▸ Raw data:
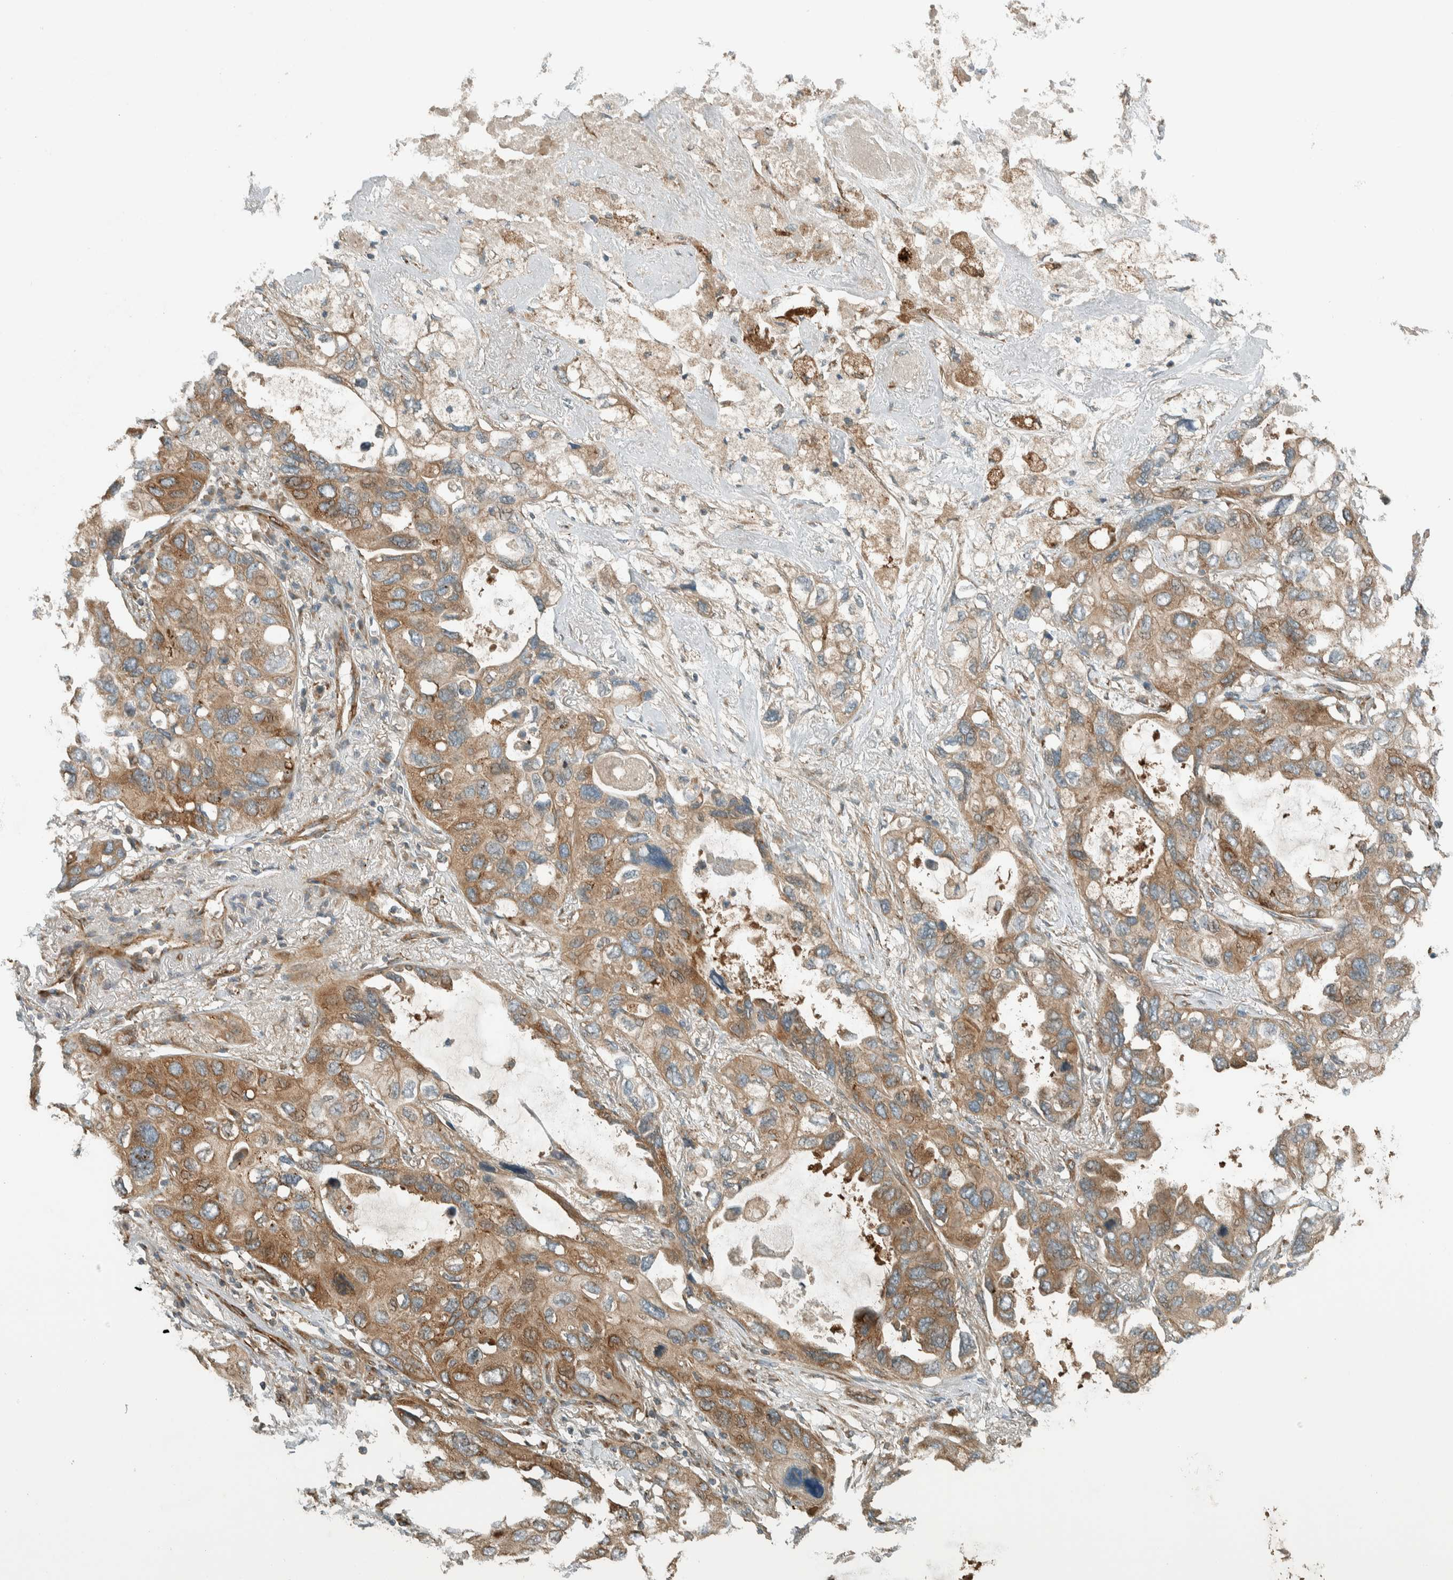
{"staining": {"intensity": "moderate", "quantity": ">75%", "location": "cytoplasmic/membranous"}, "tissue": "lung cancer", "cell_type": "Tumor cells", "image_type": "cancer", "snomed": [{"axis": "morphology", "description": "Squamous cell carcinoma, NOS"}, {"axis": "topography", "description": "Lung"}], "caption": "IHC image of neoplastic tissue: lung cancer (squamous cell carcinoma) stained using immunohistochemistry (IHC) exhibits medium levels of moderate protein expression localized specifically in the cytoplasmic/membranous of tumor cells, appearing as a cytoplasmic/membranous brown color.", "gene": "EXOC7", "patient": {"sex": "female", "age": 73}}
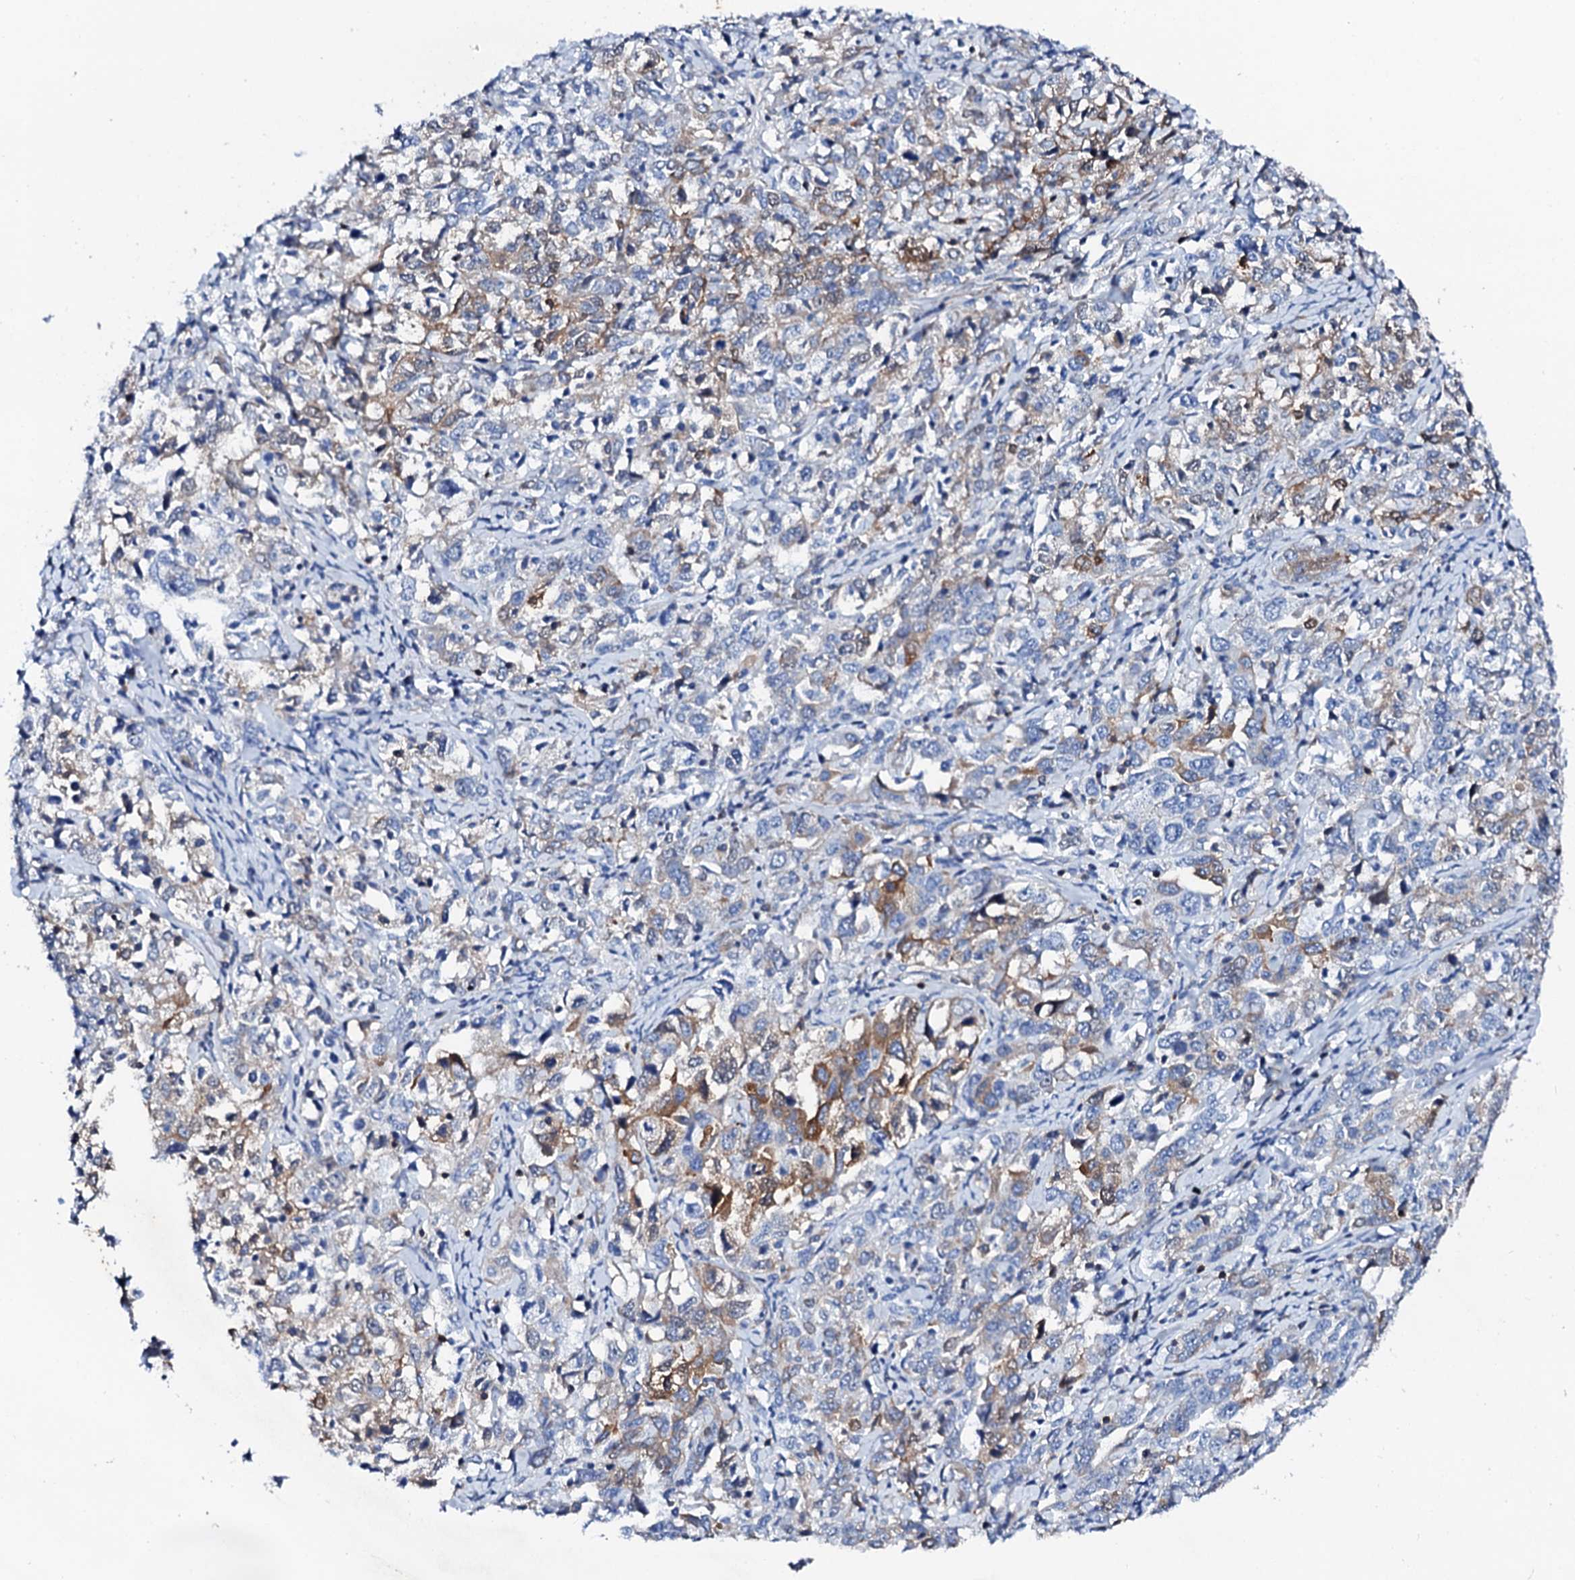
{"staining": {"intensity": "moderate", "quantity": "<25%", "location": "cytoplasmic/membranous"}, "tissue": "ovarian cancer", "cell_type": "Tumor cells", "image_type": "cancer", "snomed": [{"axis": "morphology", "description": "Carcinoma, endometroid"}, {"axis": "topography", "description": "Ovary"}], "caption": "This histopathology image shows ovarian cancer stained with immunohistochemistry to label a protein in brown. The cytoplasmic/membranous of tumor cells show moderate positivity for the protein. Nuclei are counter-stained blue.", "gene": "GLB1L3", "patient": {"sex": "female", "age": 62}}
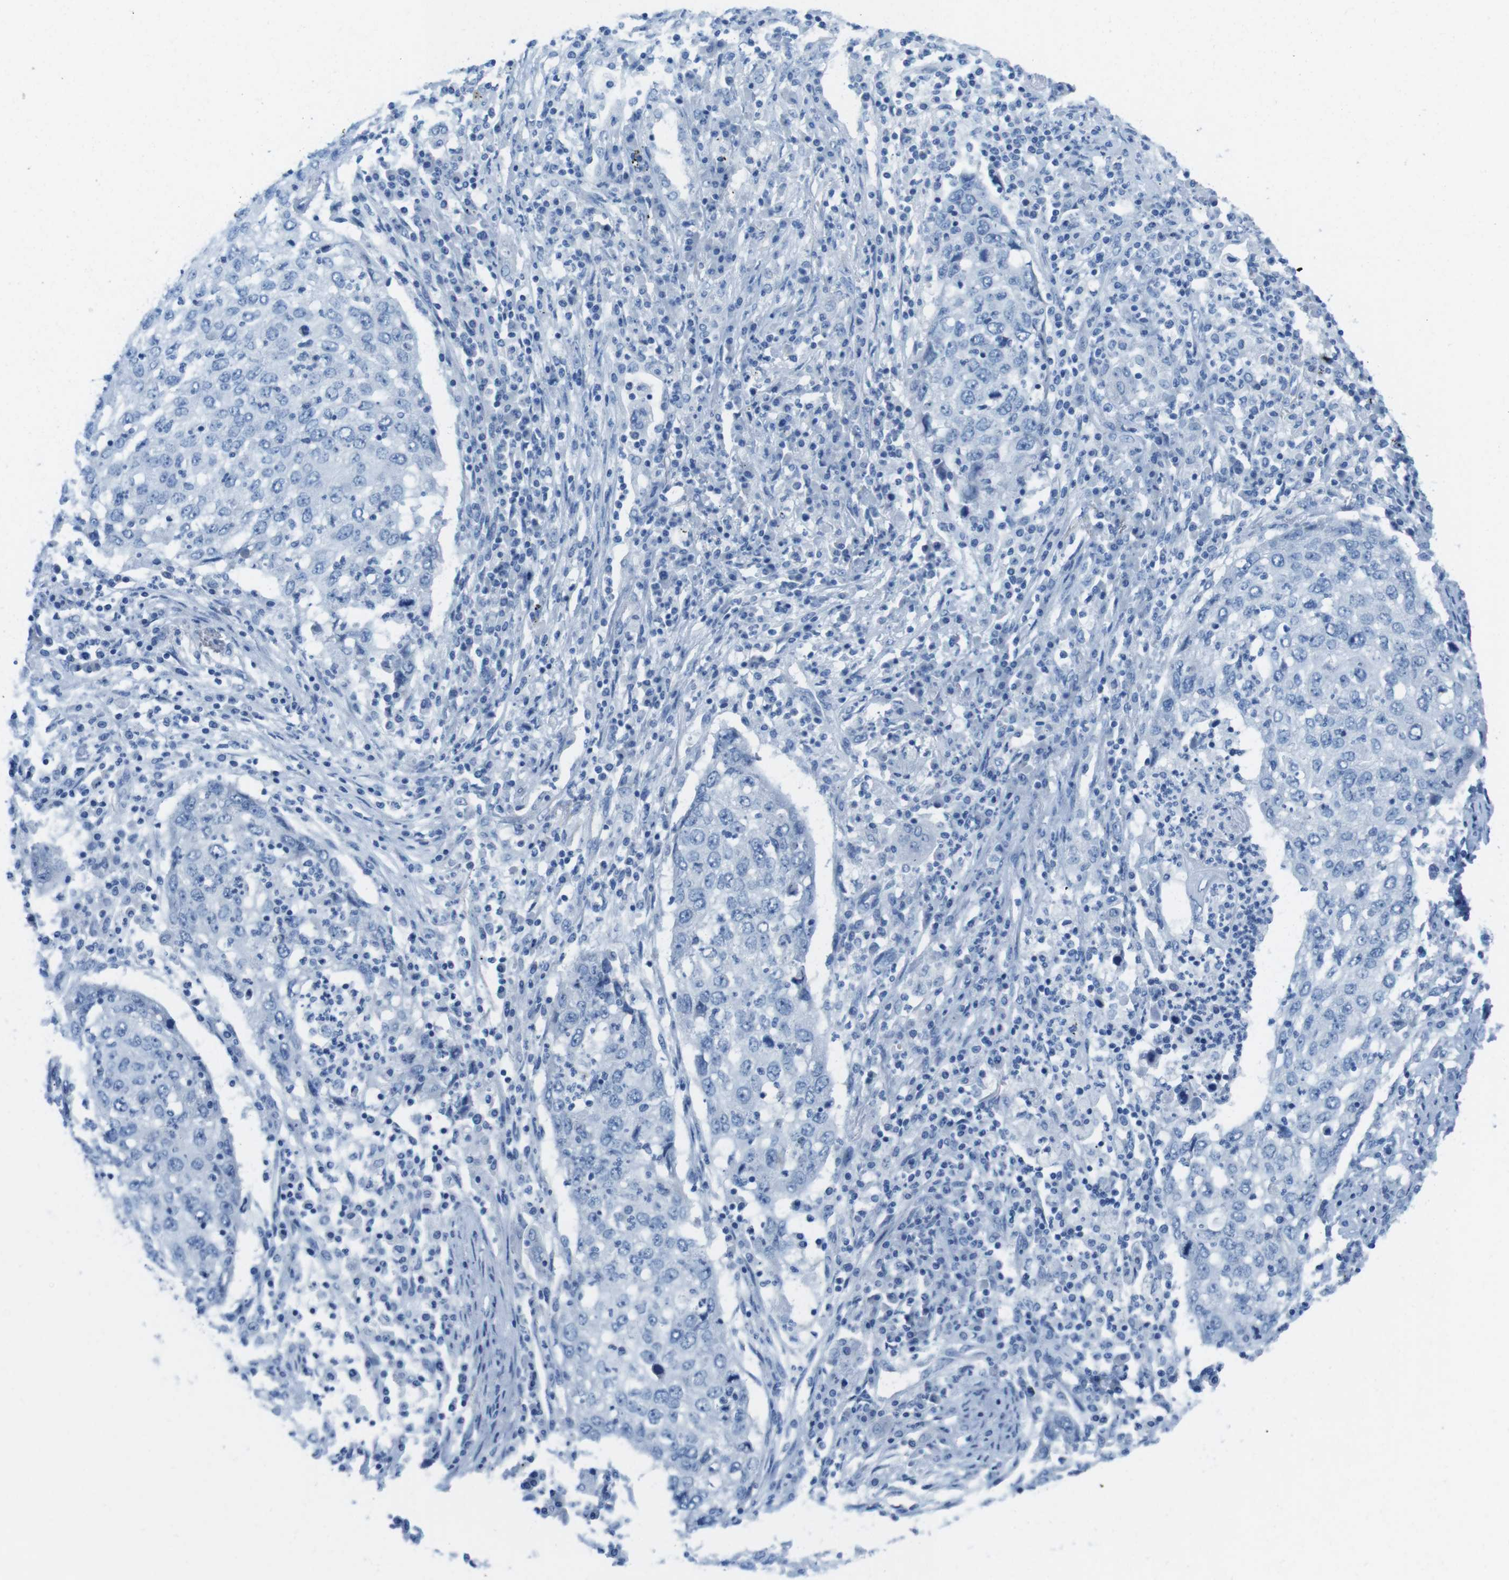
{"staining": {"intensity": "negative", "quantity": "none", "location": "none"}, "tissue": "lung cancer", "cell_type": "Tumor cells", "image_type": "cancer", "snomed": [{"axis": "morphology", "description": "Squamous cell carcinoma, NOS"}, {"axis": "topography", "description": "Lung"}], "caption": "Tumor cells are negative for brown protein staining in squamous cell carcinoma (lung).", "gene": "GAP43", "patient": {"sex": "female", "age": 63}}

▸ How to complete this task:
Pictures stay out; the data above is to be returned exactly.

▸ Answer to the exercise:
{"staining": {"intensity": "moderate", "quantity": ">75%", "location": "cytoplasmic/membranous"}, "tissue": "lung cancer", "cell_type": "Tumor cells", "image_type": "cancer", "snomed": [{"axis": "morphology", "description": "Squamous cell carcinoma, NOS"}, {"axis": "topography", "description": "Lung"}], "caption": "IHC image of neoplastic tissue: lung cancer (squamous cell carcinoma) stained using immunohistochemistry (IHC) exhibits medium levels of moderate protein expression localized specifically in the cytoplasmic/membranous of tumor cells, appearing as a cytoplasmic/membranous brown color.", "gene": "EXOC7", "patient": {"sex": "female", "age": 73}}
{"staining": {"intensity": "moderate", "quantity": "<25%", "location": "cytoplasmic/membranous"}, "tissue": "ovarian cancer", "cell_type": "Tumor cells", "image_type": "cancer", "snomed": [{"axis": "morphology", "description": "Carcinoma, endometroid"}, {"axis": "topography", "description": "Ovary"}], "caption": "This histopathology image shows ovarian cancer stained with immunohistochemistry to label a protein in brown. The cytoplasmic/membranous of tumor cells show moderate positivity for the protein. Nuclei are counter-stained blue.", "gene": "GLB1L3", "patient": {"sex": "female", "age": 62}}
{"staining": {"intensity": "negative", "quantity": "none", "location": "none"}, "tissue": "lung cancer", "cell_type": "Tumor cells", "image_type": "cancer", "snomed": [{"axis": "morphology", "description": "Squamous cell carcinoma, NOS"}, {"axis": "topography", "description": "Lung"}], "caption": "Tumor cells are negative for brown protein staining in squamous cell carcinoma (lung).", "gene": "GAP43", "patient": {"sex": "female", "age": 63}}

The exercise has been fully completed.